Records for the task:
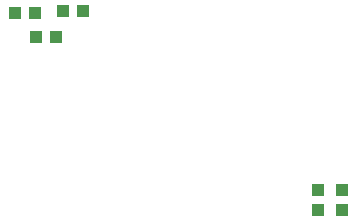
<source format=gbp>
G04 EAGLE Gerber RS-274X export*
G75*
%MOMM*%
%FSLAX34Y34*%
%LPD*%
%INSolderpaste Bottom*%
%IPPOS*%
%AMOC8*
5,1,8,0,0,1.08239X$1,22.5*%
G01*
%ADD10R,1.000000X1.100000*%
%ADD11R,1.100000X1.000000*%


D10*
X585788Y248675D03*
X585788Y265675D03*
X565150Y265675D03*
X565150Y248675D03*
D11*
X349640Y417195D03*
X366640Y417195D03*
X326463Y395288D03*
X343463Y395288D03*
X309000Y415925D03*
X326000Y415925D03*
M02*

</source>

What you will do:
The response should be the lines from the one containing "X366640Y417195D03*" through the last line of the data, set down exactly and with no other line.

Answer:
X366640Y417195D03*
X326463Y395288D03*
X343463Y395288D03*
X309000Y415925D03*
X326000Y415925D03*
M02*

</source>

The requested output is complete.